The supplemental rule — which will be made final sometime later this year, after the agency examines comments — focuses more on significant sources of fugitive emissions of methane within the natural gas transmission industry. That is the good news. The bad news is that the type of monitoring of those sources that would be required will be much more costly than warranted, according to Beal. “While we are happy EPA at least limited monitoring to certain components, we still maintain that the program is not the way to get measurement of fugitive emissions,” she states.
Fiji C. George, director, Climate Change Strategies, El Paso Corp., says much the same thing.
“While EPA accepted some of our comments directing the focus of the proposal on major emitting sources, compliance with the rule for our production and transmission segments will be challenging due to the vast number of emission components to be monitored,” he offers. El Paso, like INGAA and other individual companies, will be pressing EPA to make changes in the final rule.
One of the industry’s major objections is that the supplemental would require direct measurement — the most expensive technology — for five emission sources: storage tanks (transmission) when scrubber dump valves are detected leaking, centrifugal compressor wet seal oil degassing vents, large reciprocating compressor rod packing vents, large compressor blowdown vent valve leaks and large compressor blowdown vent (unit isolation valve leaks), the latter two when leakage is detected.
For direct measurement, EPA proposes that the following technologies be used: high volume samplers, meters (such as rotameters, turbine meters, hot wire anemometers and others), and/or calibrated bags. Other sources which would require monitoring, though not by direct methods, include: reciprocating and centrifugal compressors, including compressor and station blowdowns, centrifugal compressor wet and dry seals, wet seal oil degassing vents, reciprocating compressor rod packing vents, unit isolation valves, blowdown valves, compressor scrubber dump valves and gas pneumatic continuous bleed devices.
Monitoring of all sources included in the rule would have to start on Jan. 1, 2011. The EPA proposed rule will only require reporting of methane sources at compression stations emitting more than 25,000 metric tons a year of CO2 equivalent. That would subject 1,145 transmission facilities, or 59 percent of the total, to monitoring and reporting requirements. The supplemental rule also covers onshore petroleum and natural gas production, offshore petroleum and natural gas production, natural gas processing, natural gas transmission compressor stations, underground natural gas storage, liquefied natural gas (LNG) storage, LNG import and export terminals and distribution. EPA is not proposing to include reporting of fugitive emissions from natural gas pipeline segments between compressor stations.
The EPA has not announced at what point GHG emitters will have to add GHG emissions to other Clean Air Act-controlled emissions for the purpose of determining whether those total emissions require the company to obtain an operating permit which would include limits on methane emissions. Presumably those permit requirements would not come into play for the gas transmission industry until at least after March 2012 when the first monitoring reports are due.

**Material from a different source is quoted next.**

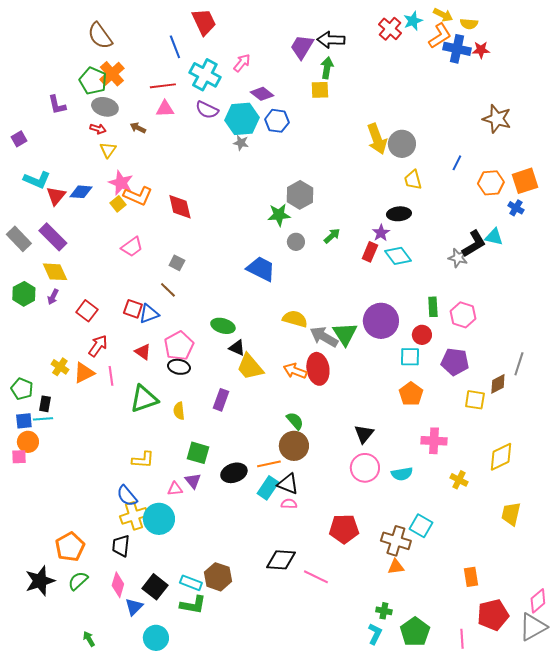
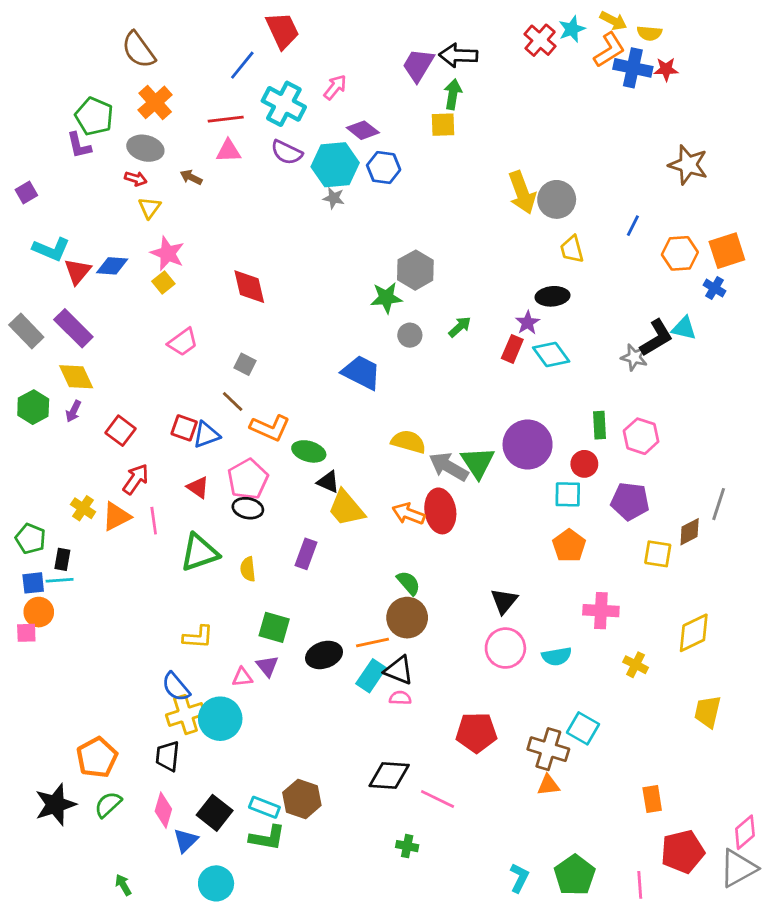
blue line: (175, 47) -> (242, 65), turned 60
green pentagon: (93, 81) -> (94, 116), moved
orange L-shape: (138, 196) -> (270, 428), moved
green cross: (384, 611) -> (407, 846), moved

“Gathering this information is the first step toward reducing greenhouse emissions and fostering innovative technologies for the clean energy future,” says EPA Administrator Lisa P. Jackson. “It’s especially important to track potent gases like methane, which traps more than 20 times as much heat as carbon and accelerates climate change. Once we know where we must act, American innovators and entrepreneurs can develop new technologies to protect our atmosphere and fight climate change.”
EPA estimates that the total cost for monitoring emissions in the first year is $56.0 million, and the total national annualized cost for subsequent years is $21.4 million. Of these costs, roughly 49.5 percent fall upon the onshore production segment in the first year, while 34.5 percent fall upon the gas transmission segment. Local distribution companies account for 3 percent.